→ Records shown:
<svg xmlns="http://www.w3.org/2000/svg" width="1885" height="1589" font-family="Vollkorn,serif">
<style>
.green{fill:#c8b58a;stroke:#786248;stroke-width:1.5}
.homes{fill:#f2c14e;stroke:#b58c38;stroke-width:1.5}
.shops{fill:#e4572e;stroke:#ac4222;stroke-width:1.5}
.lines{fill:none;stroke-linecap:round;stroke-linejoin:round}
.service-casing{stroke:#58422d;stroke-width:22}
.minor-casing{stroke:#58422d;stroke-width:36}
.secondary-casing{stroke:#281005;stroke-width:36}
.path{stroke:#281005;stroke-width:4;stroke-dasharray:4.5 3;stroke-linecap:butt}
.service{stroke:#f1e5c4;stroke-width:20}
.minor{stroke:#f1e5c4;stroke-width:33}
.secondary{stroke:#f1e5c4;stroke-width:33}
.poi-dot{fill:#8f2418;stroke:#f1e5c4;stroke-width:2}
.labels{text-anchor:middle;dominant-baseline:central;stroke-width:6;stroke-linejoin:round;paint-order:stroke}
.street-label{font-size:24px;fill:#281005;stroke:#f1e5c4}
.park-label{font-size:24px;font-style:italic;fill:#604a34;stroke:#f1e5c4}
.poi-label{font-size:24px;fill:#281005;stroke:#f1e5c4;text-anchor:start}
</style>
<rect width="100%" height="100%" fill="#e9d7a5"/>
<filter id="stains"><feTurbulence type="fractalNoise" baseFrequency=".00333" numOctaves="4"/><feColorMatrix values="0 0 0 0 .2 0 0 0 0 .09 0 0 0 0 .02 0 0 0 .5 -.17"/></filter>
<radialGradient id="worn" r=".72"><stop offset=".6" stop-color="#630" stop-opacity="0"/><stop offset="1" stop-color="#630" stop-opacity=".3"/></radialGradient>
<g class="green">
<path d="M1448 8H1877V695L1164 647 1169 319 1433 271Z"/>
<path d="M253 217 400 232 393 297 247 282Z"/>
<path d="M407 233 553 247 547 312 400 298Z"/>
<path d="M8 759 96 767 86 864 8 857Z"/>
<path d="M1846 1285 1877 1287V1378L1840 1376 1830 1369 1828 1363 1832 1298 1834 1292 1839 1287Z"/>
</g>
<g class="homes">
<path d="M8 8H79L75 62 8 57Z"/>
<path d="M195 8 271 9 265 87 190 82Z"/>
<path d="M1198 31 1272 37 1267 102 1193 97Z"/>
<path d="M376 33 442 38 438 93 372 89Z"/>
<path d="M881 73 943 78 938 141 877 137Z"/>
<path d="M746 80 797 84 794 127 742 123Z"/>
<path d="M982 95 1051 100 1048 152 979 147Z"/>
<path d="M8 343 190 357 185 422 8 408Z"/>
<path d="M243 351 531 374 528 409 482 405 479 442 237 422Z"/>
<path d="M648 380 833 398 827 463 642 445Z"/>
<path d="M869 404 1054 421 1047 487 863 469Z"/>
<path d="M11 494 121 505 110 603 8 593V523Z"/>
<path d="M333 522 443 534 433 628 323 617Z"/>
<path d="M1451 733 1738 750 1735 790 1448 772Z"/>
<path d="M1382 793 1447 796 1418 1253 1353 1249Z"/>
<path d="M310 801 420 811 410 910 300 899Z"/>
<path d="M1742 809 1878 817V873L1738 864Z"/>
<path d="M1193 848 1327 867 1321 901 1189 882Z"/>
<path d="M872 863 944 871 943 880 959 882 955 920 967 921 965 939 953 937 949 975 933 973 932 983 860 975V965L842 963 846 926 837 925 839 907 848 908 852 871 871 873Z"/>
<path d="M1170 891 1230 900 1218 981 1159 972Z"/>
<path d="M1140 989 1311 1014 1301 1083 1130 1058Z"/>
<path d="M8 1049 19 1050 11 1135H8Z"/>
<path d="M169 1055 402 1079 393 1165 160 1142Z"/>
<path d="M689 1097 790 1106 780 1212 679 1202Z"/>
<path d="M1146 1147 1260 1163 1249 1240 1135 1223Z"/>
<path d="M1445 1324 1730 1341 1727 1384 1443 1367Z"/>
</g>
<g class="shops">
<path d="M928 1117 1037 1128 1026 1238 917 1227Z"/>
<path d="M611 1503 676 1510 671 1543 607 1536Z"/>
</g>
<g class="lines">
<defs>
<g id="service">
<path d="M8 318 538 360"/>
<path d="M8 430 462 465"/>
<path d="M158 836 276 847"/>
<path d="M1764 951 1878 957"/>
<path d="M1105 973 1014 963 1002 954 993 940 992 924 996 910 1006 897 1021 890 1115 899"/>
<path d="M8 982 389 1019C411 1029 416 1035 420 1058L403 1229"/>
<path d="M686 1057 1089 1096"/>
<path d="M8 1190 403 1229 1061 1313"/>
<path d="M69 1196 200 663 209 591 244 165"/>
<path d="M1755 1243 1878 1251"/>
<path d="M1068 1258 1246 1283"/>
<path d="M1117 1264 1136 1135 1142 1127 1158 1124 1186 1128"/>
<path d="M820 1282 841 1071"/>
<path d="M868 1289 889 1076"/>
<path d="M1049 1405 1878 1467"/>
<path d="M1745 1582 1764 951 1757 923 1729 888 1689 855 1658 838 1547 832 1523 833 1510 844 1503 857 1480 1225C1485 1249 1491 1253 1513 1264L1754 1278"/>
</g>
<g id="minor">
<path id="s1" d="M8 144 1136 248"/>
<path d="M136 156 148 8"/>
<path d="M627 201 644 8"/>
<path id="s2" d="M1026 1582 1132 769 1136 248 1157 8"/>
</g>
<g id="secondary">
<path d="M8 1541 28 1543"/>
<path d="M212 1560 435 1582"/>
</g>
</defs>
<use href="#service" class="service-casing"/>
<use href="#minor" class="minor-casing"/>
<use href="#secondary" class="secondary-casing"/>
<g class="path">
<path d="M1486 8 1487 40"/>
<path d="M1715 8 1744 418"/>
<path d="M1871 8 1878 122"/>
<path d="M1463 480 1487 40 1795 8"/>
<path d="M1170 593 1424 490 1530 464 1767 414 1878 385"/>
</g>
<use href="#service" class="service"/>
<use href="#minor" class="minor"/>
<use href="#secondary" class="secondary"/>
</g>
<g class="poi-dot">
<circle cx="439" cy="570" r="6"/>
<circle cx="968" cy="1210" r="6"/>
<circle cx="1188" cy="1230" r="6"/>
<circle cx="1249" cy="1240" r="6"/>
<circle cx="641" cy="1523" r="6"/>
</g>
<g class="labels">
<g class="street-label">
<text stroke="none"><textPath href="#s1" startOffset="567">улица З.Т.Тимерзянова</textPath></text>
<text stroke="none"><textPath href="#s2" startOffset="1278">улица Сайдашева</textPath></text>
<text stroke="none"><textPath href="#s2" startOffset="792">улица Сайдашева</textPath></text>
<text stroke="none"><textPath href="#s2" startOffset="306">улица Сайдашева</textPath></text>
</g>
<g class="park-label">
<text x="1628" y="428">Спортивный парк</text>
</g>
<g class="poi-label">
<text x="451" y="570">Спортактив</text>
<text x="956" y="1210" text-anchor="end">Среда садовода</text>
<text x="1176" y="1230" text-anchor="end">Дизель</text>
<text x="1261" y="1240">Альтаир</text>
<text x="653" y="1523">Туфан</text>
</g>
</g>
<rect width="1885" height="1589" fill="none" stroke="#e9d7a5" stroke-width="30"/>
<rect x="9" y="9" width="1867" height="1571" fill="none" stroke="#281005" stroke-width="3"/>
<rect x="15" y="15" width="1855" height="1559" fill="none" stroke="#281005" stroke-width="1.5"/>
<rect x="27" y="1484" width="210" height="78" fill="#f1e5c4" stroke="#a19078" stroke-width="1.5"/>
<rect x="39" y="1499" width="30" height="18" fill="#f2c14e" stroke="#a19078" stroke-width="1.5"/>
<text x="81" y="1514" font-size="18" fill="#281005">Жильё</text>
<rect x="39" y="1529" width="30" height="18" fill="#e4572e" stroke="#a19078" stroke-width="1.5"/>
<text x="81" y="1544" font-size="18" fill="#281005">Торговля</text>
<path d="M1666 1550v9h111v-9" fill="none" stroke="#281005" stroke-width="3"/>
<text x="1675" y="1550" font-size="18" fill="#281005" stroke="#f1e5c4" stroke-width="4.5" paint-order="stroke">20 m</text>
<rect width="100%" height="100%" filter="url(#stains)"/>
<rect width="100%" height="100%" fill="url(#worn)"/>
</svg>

→ Exercise instructions:
Lines in the listing above that contain the word "casing" must be copied; leave out the rest.

→ Result below:
.service-casing{stroke:#58422d;stroke-width:22}
.minor-casing{stroke:#58422d;stroke-width:36}
.secondary-casing{stroke:#281005;stroke-width:36}
<use href="#service" class="service-casing"/>
<use href="#minor" class="minor-casing"/>
<use href="#secondary" class="secondary-casing"/>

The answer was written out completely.